Teacher: *rolling her eyes and heaving a sigh* “[My Name], you can’t color your dinosaur blue. They are either green or brown. Look, everyone else is coloring their dinosaurs the right way.”

Me: “What was the point of giving us a whole box of crayons, then?”

Teacher: “[My Name]! There is no talking back! If you can’t color your dinosaur the right way, then you can sit out the activity. It’s all right, [Girl]; you don’t have to work with her.”

Me: “Fine. There’s no point in doing it anyway.”

Teacher: “Excuse me?”

Me: “I’m not going to sit here and color in a dinosaur solid green or brown because I’m told to. It’s boring and a pointless waste of time.”

Teacher: “[My Name], go to the principal’s office now and wait there! I will come to deal with you later!”

(The other students giggle and mock me as I leave the room. I wait on the bench outside the office for a long time before my teacher comes down and goes into the principal’s office. They talk for several minutes before I am called in.)

Principal: “[My Name], your teacher here tells me that you were being very disruptive during a class activity, that you upset your classmate, and then when you were told to behave you talked back to her and called the assignment stupid. Is that true?”

Me: “Yes, but—”

Principal: “No buts! There is no possible excuse you can make for this behavior. These kinds of transgressions can be punished with suspension, and your teacher does not want you to return to the classroom and ruin her lessons. You will wait until your mother comes to get you and we will all have a talk.”

(The teacher gives me a smug look as I go back outside to wait on the bench in the hall. My mother works outside the base, so it is over an hour before she shows up, looking angry. She checks in with the secretary.)

Mom: “[My Name], what did you do this time?!”

Principal: “Oh, good, you’re here. [Secretary], please call her teacher and let her know this student’s mother has arrived so that we can discuss her behavior. [My Name], why don’t you tell your mother why you’re in trouble?”

Me: “I’m getting suspended for coloring my dinosaur blue when apparently, they’re only supposed to be green or brown.”

Mom: “Seriously?”

Principal: “And what else?”

Me: “And then, the teacher told me I wasn’t allowed to color if I wasn’t going to do it right, so I said it was stupid to even give us crayons if we were only allowed to use two colors and that it was a waste of time anyway. Then she sent me out to the office.”

Principal: *giving my mother a look* “You see? We simply cannot have this behavior. We’re afraid she might be a bad influence on the other children.”

Mom: “Are you KIDDING ME? You kept my daughter out of class for almost two hours, called me out of work, and made me go through all those checkpoint gates because SHE WASN’T COLORING LIKE A GOOD LITTLE ROBOT?! WHAT THE H*** IS WRONG WITH YOU?!”

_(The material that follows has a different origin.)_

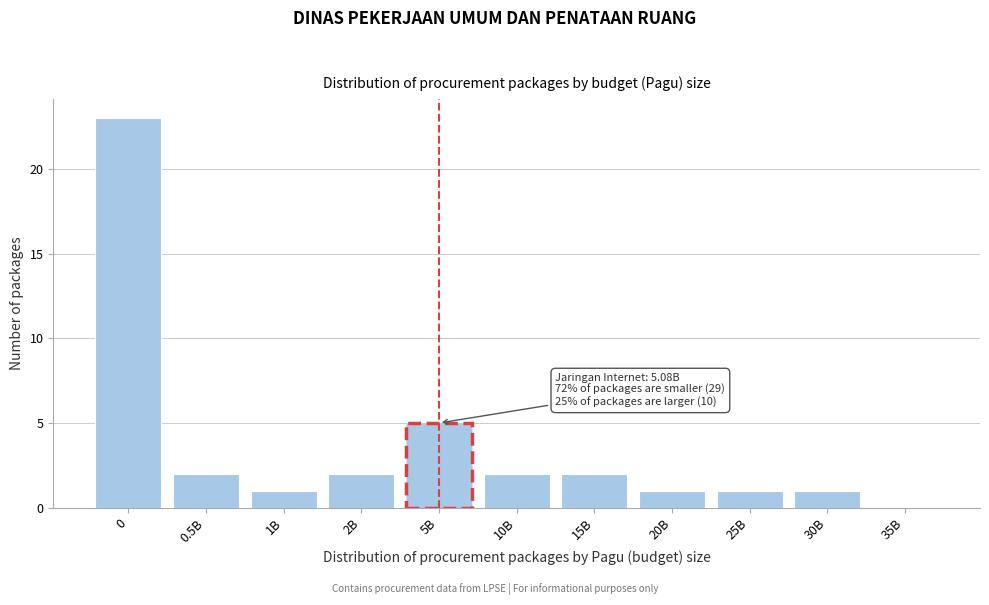

Reading left to right, transcribe all the data shown in this chart.

0=23	0.5B=2	1B=1	2B=2	5B=5	10B=2	15B=2	20B=1	25B=1	30B=1	35B=0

Principal: *stammering* “Uh, w-w-well, we—”

Mom: “And how did you say you were planning to punish her?”

Principal: “Um, ahem, well, because of the way she spoke to her teacher, we are looking at a minimum of a three-day suspension.”

Teacher: *walks in, looking pleased* “That’s right. And she made the classmate she was assigned to work with cry.”

Me: *sarcastically* “Sheesh, she actually cried?”

Teacher: *smiling at my Mother* “You see what we’ve been dealing with? And then she told me I was wasting her time.”

Mom: “Good for her. She was right.”

Teacher: “I- I beg your pardon?”

Mom: “First of all, she’s ten. I don’t know about your other students who cry like babies over their dinosaur being ‘colored wrong,’ but she is way too old to be coloring with crayons as a class activity, especially if it’s just an exercise in conformity.”

Teacher: “Uh, well, that’s not the point! The lessons are about following steps and instructions—”

Mom: “Pfft, give me a break. It was COLORING, not science. Don’t give my daughter crayons if you don’t want her to be creative, don’t waste her time with crayons and call it teaching, and don’t waste my time and call me out of my job because you can’t do yours. I’m taking my daughter back with me today, and I will be looking into a new school for her.” *to me* “I can’t believe you have to put up with this.”

Me: “Me, neither.”

(We left the teacher and principal red-faced and speechless, and later, my mom bought me a giant box of crayons.)